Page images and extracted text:
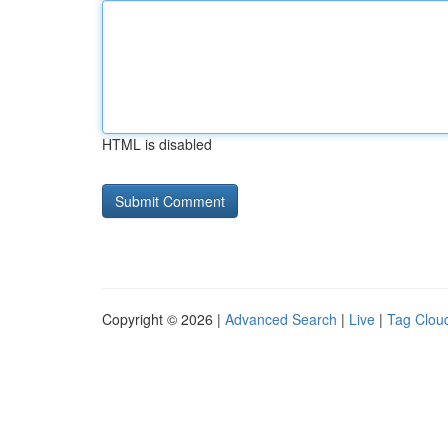
HTML is disabled
Copyright © 2026 |
Advanced Search
|
Live
|
Tag Clou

What you will do: Every entry is to be reproduced word for word, and no image is carried over.

Problem solution:
HTML is disabled
Copyright © 2026 |
Advanced Search
|
Live
|
Tag Clou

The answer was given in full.